We have an opposable thumb, we have a language of maybe five to ten thousand words, and we have eyesight that is stereo eyesight—the eyesight of a predator. And predators seem to be smarter than prey. Then you ask another question: how many animals on the Earth satisfy these three basic ingredients? And then you come to the astounding conclusion—the answer is almost none.

So perhaps there's a reason why we became intelligent and the other animals did not. They did not have the basic ingredients that would one day propel us to become intelligent. Then the next question, asked in Planet of the Apes and asked in any number of science fiction movies, is can you accentuate intelligence? Can you take an ape and make the ape intelligent?

Well, believe it or not, the answer could be yes. We are 98.5 percent genetically equivalent to a chimpanzee. Only a handful of genes separate us from the chimps, and yet we live twice as long and we have thousands of words in our vocabulary. Chimps can have maybe just a few hundred.

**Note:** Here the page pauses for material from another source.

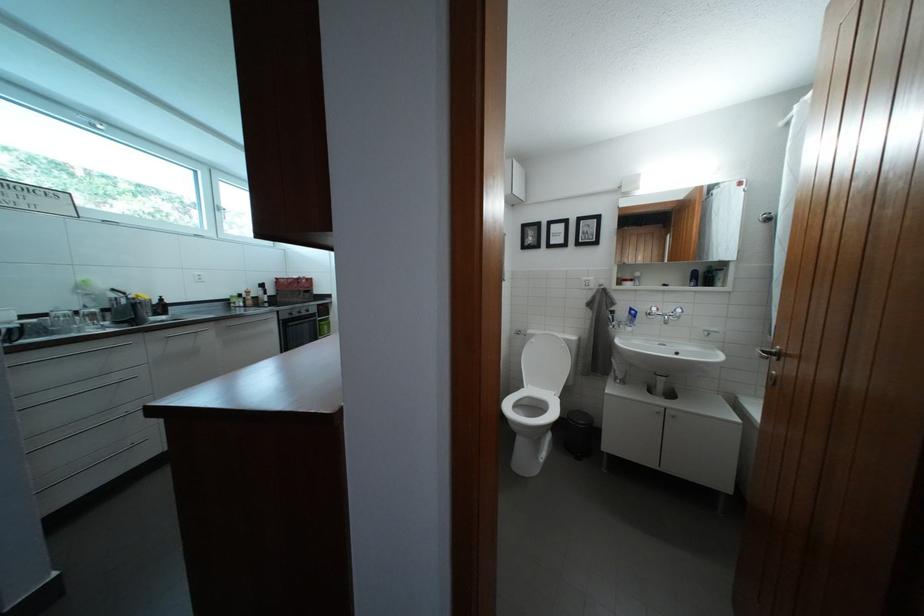
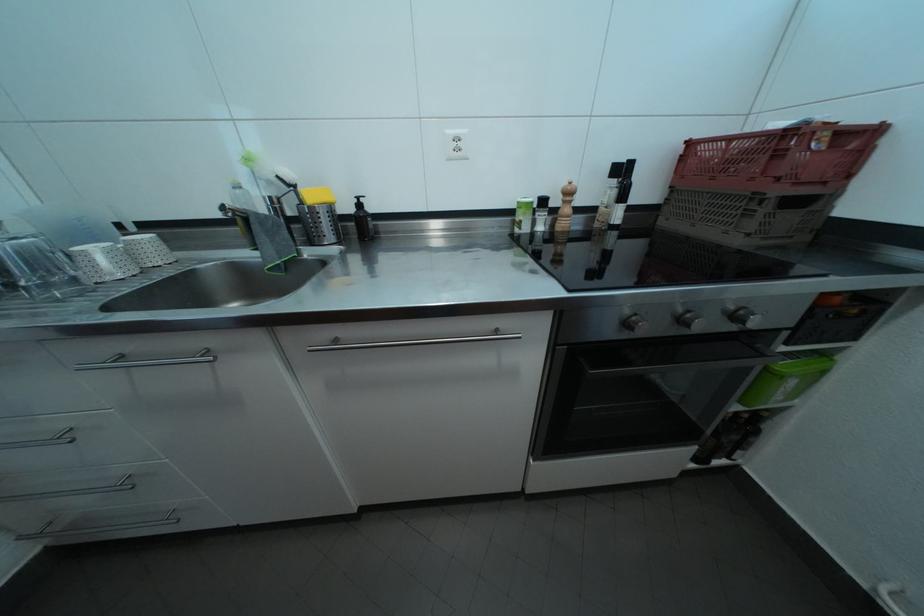
Locate, in the second image, the point that corresponds to the point at 308,289 in the first image.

And we've isolated many of those genes that separate us from the chimpanzees. For example, the ASP gene governs the size of the crane, cranial capacity, so that by monkeying with just one gene, you can literally double the size of the brain case and the brain itself. And so in the future—not today, but in the future—we may use gene therapy to begin the process of making perhaps a chimpanzee intelligent.

We know the genes that’ll increase the size of the brain. We've isolated now the genes that give you manual dexterity by which you can make tools. We have found the genes which give you the ability to articulate thousands of words. And so it may be possible to tinker with the genome of a chimpanzee so that they have a larger brain case, they have better manual dexterity, and they have the ability to articulate a larger vocabulary.

But then what do you get? You get a primate that looks very similar to a human. And so my personal attitude is why bother? We already have humans; just look outside the door. So why bother to manipulate a chimpanzee? Because as you make a chimpanzee more and more intelligent, it becomes more and more humanlike, with a vocabulary, with vocal cords, with manual dexterity, with a larger brain case, and a spine to support a larger brain case. That's called a human.